* [Exercise description] Make a verbatim copy of all the records. Skip every image.

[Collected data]
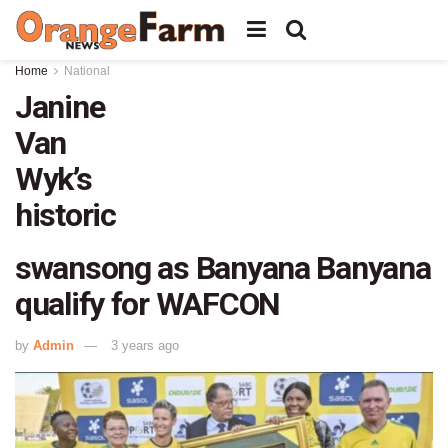
Home
National
Janine
Van
Wyk’s
historic
swansong as Banyana Banyana
qualify for WAFCON
by
Admin
3 years ago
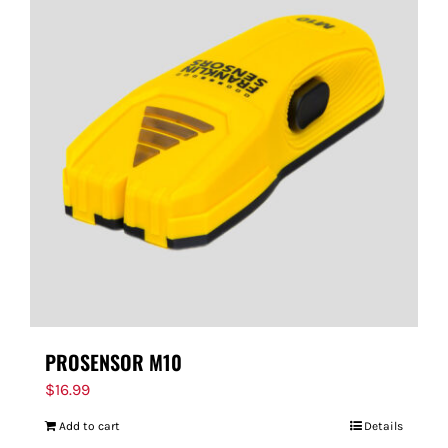
PROSENSOR M10
$
16.99
Add to cart
Details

* [Result of this exercise]
Home
National
Janine
Van
Wyk’s
historic
swansong as Banyana Banyana
qualify for WAFCON
by
Admin
3 years ago
PROSENSOR M10
$
16.99
Add to cart
Details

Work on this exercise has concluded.